Glencore: crime probe provision marks break with flamboyant past


Scars have the strange power to remind us our past is real, wrote Cormac McCarthy. For a time, Glencore chose to turn its back on its colourful history as a miner and trader active in countries where corruption is rife. Now newish boss Gary Nagle is attempting to recognise and atone for that past.

The London-listed miner has provisioned $1.5bn for potential fines and settlements. These could result from official probes into allegations of bribery and market manipulation.

Glencore no longer portrays itself as a gung-ho adventurer. Its narrative now describes a sustainable miner producing materials for electric vehicles and even backing UK battery-maker Britishvolt. It has convinced the City that holding on to dirty thermal coal assets enables a sensible rundown. Simply selling them would only sweep the carbon under the rug, it suggests.

That tale jars with the image of a miner under investigation for bribery and market manipulation by the US Department of Justice and relevant agencies in the UK, Brazil, Switzerland and the Netherlands. Formally owning up to the potential for fines and settlements reduces the dissonance, pointing to years of quiet negotiations with watchdogs and prosecutors. Glencore says $1.5bn is its best estimate. Some analysts anticipated potential costs of two to three times that amount.
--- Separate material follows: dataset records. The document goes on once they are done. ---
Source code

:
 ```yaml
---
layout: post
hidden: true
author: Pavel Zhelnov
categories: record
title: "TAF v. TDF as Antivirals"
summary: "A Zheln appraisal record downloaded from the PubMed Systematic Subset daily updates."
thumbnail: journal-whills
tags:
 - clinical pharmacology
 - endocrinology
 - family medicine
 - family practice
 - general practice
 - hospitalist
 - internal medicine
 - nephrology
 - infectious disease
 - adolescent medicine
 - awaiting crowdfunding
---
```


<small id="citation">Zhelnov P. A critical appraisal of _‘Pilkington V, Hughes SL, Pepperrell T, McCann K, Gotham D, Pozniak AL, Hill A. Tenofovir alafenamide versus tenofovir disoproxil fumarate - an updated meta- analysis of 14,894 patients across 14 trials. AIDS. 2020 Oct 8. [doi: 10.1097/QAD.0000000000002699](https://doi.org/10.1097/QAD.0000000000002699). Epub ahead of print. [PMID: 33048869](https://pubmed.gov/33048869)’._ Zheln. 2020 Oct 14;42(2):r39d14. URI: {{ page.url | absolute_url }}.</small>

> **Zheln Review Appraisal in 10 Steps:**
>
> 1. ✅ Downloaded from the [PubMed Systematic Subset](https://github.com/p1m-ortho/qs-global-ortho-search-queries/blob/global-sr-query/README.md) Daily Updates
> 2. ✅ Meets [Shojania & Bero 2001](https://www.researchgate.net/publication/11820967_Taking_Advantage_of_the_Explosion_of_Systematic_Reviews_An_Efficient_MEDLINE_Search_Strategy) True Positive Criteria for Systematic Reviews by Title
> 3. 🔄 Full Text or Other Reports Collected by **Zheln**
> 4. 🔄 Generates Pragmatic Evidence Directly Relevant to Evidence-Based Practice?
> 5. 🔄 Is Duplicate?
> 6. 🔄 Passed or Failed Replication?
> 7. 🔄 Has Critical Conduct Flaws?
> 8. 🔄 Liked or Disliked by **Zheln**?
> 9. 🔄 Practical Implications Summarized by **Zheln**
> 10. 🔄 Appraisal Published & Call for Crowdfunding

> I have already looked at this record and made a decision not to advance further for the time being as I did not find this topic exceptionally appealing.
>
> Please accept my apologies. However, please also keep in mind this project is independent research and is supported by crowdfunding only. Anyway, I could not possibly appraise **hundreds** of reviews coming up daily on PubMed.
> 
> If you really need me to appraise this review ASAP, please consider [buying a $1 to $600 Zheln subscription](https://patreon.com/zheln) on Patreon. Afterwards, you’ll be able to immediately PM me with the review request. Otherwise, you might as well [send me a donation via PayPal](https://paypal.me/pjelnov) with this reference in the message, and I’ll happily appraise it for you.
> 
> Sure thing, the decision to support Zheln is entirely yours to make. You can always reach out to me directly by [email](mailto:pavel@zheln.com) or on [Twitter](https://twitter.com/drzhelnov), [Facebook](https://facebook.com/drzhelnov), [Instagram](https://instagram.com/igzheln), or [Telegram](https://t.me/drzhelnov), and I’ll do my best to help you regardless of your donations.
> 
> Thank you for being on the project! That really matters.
Glencore can afford to put money aside given a huge increase in profits and cash flow last year. The group more than trebled free cash flow to $13bn after dividends, leaving room for extra returns to shareholders. Payouts of $4bn, including buybacks, were above the Visible Alpha consensus. That, combined with the modest provision, boosted the shares on a day when stocks of rivals were faltering.

What made the difference was Glencore’s mining side. This doubled ebitda to $17.1bn. The trading arm increased ebitda by just over a tenth. Viterra, the agricultural business owned in a joint venture with two Canadian pension funds, is not consolidated in Glencore group accounts. Last year, it generated roughly $2.2bn of ebitda, worth about $11bn of enterprise value even on the miner’s current low multiple, points out RBC. Bankers will hope for an initial public offering worth even more.

That would give shareholders an upbeat announcement to look forward to. The findings of official probes will make less cheerful reading. They may include detail more damaging to the group’s reputation than to its finances. Until these documents have been published, Glencore cannot claim to have drawn a line under its past.